"Fuochi Fatui"


E' oggigiorno indubbio come la Chimica, la Biologia e in generale tutte le branche della Nuova Scienza abbiano consentito di evolvere il nostro soporoso intelletto ben al di là di quanto fosse anche solo immaginabile, secoli or sono. 
I progressi ottenuti in tali campi sono senz'altro strabilianti, ben accetti e degni di lode, ma neppure il più arrogante degli scienziati si sognerà mai di definire conclusi gli studi sullo scibile, riconoscendo, anzi, come ogni risposta catturata faticosamente dall'ingegno umano generi a sua volta una cascata di domande. 
Come investigatore del mondo e indagatore dell'occulto, pochi misteri hanno suscitato la mia curiosità quanto i fuochi fatui, fenomeno naturale certamente sconosciuto ai più.
Si tratta di fiammelle bluastre, dall'aspetto evanescente e tetro, che spesso si manifestano a livello del terreno in particolari luoghi come cimiteri, paludi e stagni nelle brughiere. Il periodo migliore per osservarli parrebbe essere nelle calde sere d'agosto, quando l'aria è ferma e persino il frinire dei grilli sembra scemare intimorito dal silenzio tombale.
Tali fuochi sono spesso solitari e schivi ma, rare volte, compaiono a gruppi numerosi, quasi si trattasse di un conclave di spiriti che sussurrano segreti nella notte.

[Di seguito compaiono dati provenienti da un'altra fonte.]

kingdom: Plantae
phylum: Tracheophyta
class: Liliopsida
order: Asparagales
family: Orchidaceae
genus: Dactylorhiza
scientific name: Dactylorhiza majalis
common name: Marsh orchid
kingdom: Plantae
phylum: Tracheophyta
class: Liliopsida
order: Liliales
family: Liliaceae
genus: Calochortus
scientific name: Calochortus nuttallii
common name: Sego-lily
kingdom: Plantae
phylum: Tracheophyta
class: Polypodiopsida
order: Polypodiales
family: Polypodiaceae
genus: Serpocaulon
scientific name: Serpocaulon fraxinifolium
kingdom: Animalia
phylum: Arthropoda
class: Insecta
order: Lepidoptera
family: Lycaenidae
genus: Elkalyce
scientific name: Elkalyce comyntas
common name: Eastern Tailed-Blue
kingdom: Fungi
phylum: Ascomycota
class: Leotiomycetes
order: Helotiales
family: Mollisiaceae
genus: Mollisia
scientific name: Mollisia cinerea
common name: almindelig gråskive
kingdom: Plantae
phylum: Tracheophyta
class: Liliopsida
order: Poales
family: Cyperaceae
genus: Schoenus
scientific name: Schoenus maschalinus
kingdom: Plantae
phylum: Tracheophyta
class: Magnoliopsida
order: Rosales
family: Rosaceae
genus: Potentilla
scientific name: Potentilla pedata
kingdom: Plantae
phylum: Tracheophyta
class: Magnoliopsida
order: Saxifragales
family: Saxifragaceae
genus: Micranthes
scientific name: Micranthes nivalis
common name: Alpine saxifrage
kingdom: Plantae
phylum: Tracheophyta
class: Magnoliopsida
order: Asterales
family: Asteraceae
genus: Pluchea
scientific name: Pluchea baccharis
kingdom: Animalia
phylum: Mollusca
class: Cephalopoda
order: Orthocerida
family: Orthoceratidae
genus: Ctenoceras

I chimici sostengono si tratti di fenomeni derivati dalla combustione del metano e del fosfano, avvenuta a seguito della decomposizione di resti organici, la quale provocherebbe un'improvvisa quanto breve luminescenza, destinata a svanire in pochi istanti senza alcun clamore.
Personalmente, non sono d'accordo.
E' giunto in mio possesso infatti, attraverso contrattazioni, minacce e una buona dose di fortuna, un antico manoscritto proveniente da un ordine di monaci guerrieri, estintosi ormai da più di mille anni.
Costoro, forse più vicini di altri alle verità del mondo, ritenevano che i fuochi fatui fossero la naturale dimostrazione dell'esistenza dell'anima e che seguendoli un uomo smarrito potesse ritrovare la via di casa e, forse, il proprio destino. 
Tali monaci marchiavano a fuoco i propri polsi col simbolo di una fiamma e vegliavano a lungo i luoghi di sepoltura, ligi al proprio dovere nonostante le possibili intemperie. 
Non appena scorta una fulgida fiammella, gli adepti la scortavano con reverenza, proteggendola con ardore da possibili aggressioni da parte di entità maligne.
Il manoscritto tramanda inoltre la leggenda di Keroth'ul, un guerriero straordinario che combatté per sette giorni e sette notti per proteggere un gruppo di fuochi fatui dall'attacco di un ferocissimo demone, identificato vagamente come "Il Nemico".
Dopo la battaglia, Keroth'ul sarebbe crollato al suolo, vittorioso ma in fin di vita.
Gli spiriti, adesso salvi grazie alla sua impresa, l'avrebbero quindi avvolto in un caldo abbraccio, infondendo nell'eroe nuova forza e riportandolo alla vita.
Quand'ero giovane, non avrei mai creduto a una simile storiella, e probabilmente l'avrei relegata senza indugio nel regno dell'assurdo, alla stregua di un'ingenua favoletta, utile soltanto a spaventare i bambini.
Ma ho visto coi miei occhi il polso dell'uomo che stasera ha bussato alla mia porta, mi ha consegnato il manoscritto ed è svanito nell'oscurità.
Adesso che la notte è fonda, l'aria immobile e neanche il più flebile suono giunge alle mie orecchie protese verso il buio, sono più che certo che i suoi occhi somigliassero a due braci bluastre, ardenti e minacciose.
E quindi, lo confesso, non riesco a smettere di tremare.